東北の地震と津波から来年3月で10年となる。政府はトリチウムなどを含んだ汚染水を海へ廃棄する予定のようだ。漁業者らの反対の声に何も答えることなく、年内にも結論を出す予定という。
さらには、日本に原発を持ち込んだ一人である中曽根元総理の葬儀に9000万円以上の金を出し、哀悼の意を示せときた。
スガは権力の持つ万能感に酔いしれているようだ。
これも10年前の、津波の話。
ネルのはなし
「嫌いだ、嫌いだと思っていればさ、すぐに嫌いなものはやってくるんだ」
木の上で、もしゃもしゃ髪のフランが言いました。
「好きだ、好きだ、いつまでもこのままでいたいと思っていると、あっという間にいなくなってしまうのさ」
ネルは寒い冬がいやでした。
昨日は冷たい風が吹き抜け、ネルの小さなあたたかい心臓の音も耳を澄まさなければ聞こえないようでした。
今日は風といっしょに雪が舞っています。ネルの小さな目の前を白い雪は次々通り過ぎて、まるで白いカーテンのようです。

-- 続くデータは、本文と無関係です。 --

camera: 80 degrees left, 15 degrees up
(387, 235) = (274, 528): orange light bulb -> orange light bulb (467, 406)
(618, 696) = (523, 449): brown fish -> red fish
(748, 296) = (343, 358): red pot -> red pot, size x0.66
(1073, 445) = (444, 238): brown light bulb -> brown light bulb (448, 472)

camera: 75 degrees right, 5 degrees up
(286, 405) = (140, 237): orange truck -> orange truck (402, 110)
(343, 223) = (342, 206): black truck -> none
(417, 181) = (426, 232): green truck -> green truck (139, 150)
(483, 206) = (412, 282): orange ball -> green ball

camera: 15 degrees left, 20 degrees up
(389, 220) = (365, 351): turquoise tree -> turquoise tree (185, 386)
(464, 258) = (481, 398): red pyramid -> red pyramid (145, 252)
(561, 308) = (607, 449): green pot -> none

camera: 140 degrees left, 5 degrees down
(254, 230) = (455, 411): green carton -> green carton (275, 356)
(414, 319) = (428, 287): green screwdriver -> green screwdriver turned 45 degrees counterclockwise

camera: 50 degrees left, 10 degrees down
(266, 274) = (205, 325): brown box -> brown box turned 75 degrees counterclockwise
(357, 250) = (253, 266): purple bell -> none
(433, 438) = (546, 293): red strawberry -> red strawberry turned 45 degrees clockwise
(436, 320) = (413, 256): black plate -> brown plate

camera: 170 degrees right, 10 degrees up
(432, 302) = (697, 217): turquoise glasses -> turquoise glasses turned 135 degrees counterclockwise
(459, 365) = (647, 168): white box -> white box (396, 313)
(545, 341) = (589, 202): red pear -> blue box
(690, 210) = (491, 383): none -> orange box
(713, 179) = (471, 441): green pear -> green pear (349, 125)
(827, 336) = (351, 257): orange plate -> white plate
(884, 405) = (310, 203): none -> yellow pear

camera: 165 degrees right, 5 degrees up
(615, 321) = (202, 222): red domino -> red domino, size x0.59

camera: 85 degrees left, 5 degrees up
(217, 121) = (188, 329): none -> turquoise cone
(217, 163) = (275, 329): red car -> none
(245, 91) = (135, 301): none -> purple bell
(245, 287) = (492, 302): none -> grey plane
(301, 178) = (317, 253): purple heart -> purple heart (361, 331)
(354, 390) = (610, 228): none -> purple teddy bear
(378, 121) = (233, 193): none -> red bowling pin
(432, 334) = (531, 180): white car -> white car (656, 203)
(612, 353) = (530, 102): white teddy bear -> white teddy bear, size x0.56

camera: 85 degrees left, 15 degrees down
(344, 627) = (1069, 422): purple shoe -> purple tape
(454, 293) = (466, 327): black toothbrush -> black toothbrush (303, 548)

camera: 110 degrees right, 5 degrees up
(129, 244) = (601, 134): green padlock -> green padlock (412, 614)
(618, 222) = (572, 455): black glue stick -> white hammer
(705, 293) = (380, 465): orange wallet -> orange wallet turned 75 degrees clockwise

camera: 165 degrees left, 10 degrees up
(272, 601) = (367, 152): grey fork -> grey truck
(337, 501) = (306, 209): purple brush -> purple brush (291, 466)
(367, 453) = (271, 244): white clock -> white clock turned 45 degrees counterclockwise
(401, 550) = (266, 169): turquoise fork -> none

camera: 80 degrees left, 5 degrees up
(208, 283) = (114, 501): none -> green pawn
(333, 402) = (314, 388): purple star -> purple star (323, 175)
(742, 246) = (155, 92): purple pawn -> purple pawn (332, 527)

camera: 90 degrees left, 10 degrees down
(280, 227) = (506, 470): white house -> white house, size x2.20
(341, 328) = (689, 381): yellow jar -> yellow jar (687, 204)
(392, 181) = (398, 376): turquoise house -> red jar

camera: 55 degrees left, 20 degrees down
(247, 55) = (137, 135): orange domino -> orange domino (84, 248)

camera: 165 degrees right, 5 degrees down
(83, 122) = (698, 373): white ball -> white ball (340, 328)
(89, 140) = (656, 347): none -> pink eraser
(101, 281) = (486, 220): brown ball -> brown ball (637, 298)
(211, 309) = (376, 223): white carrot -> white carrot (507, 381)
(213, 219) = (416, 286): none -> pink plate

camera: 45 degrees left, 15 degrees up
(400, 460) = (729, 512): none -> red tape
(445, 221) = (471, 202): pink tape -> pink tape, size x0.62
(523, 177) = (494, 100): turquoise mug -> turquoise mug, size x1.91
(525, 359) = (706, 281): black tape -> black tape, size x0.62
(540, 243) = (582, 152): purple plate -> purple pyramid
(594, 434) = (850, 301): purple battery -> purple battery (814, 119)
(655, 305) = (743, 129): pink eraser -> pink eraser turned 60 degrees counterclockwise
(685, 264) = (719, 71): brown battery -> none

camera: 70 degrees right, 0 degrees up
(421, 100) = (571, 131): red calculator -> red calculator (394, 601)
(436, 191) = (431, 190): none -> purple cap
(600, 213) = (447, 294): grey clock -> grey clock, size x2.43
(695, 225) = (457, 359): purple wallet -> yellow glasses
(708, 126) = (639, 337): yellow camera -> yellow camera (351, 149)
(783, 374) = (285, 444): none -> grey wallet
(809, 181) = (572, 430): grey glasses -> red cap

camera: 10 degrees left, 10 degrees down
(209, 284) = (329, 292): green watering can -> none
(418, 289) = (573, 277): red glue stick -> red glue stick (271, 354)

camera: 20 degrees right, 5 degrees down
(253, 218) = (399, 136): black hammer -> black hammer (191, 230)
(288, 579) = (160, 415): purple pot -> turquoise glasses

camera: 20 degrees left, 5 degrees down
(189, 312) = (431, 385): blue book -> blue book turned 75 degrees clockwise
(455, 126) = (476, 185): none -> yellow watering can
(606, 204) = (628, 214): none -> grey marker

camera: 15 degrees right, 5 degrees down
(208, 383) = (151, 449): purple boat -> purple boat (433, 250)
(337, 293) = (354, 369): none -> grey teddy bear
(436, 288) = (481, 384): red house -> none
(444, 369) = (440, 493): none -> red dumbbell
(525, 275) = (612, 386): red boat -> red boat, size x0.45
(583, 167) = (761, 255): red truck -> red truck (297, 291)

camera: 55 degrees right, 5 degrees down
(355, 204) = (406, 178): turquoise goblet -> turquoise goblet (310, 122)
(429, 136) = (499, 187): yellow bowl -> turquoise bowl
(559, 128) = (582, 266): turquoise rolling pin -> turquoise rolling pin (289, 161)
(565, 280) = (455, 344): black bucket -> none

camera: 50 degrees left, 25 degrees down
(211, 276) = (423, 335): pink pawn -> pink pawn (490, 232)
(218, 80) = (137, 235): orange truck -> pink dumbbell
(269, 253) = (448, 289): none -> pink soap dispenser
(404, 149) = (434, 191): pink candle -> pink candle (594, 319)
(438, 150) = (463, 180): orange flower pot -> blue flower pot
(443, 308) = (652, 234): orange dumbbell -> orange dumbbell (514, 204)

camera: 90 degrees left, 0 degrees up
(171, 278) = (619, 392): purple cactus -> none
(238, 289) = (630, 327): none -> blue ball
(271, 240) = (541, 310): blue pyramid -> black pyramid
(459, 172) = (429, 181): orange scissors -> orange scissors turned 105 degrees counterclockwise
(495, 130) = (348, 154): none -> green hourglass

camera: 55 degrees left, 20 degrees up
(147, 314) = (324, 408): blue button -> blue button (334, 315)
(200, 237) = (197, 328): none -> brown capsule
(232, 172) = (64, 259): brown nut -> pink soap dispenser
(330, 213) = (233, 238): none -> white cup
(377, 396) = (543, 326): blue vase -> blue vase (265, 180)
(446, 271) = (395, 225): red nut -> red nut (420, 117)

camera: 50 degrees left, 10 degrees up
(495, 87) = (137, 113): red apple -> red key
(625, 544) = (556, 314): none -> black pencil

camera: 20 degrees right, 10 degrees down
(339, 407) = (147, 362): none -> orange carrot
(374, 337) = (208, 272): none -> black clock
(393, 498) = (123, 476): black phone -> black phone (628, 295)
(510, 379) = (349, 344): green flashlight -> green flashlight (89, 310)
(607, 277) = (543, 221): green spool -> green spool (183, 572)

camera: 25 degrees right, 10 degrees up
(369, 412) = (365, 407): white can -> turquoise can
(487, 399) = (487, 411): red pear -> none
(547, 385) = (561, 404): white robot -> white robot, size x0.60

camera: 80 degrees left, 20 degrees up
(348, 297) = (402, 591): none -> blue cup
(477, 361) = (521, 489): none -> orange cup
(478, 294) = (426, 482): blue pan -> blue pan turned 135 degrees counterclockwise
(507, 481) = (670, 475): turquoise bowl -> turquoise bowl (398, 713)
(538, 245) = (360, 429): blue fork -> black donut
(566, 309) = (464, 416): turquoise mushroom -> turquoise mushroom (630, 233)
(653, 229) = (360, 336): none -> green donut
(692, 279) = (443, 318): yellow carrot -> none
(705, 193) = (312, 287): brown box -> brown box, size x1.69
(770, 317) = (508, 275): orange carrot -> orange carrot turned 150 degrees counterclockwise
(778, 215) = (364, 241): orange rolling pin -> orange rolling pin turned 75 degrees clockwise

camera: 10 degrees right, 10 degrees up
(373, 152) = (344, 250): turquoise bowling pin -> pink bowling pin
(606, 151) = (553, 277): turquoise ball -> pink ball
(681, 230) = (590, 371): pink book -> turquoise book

もしゃもしゃ髪のフランの、歌うような声が聞こえます。
「春はきらいといってみな
お花はきらいといってみな
お日さまきらいといってみな
きらいなものはすぐにくる」
ネルは小さな声でいってみました。
「春はきらい。お花はきらい。お日さまもきらい」
「それじゃ、聞こえないよ」
もしゃもしゃ髪のフランはいいます。
「それじゃ、野原にだって届かない。お日さまなんか、ずっと遠くにいるんだから」
ネルは、大きな声ではっきりといいました。
「春はきらい。
お花はきらい。
お日さまなんて大っきらい」
するとどうでしょう。なんだか少しあたたかくなった気持ちです。
風の音が静かになり、雪がやみました。
「ほらね」
もしゃもしゃ髪のフランが木からおりてきました。
「願いごとはさ、反対のことを願うのさ。なぜって、願いごととこの世界とは、鏡になっているからね」
母さんと父さんのいない二度目の冬です。
ネルは、ずっと迷っています。
ネルは、母さんと父さんが大好きでした。それで、どうしても母さんと父さんをきらいといえないのです。母さんと父さんに会いたくないといえません。
山の上では半分の月が輝いています。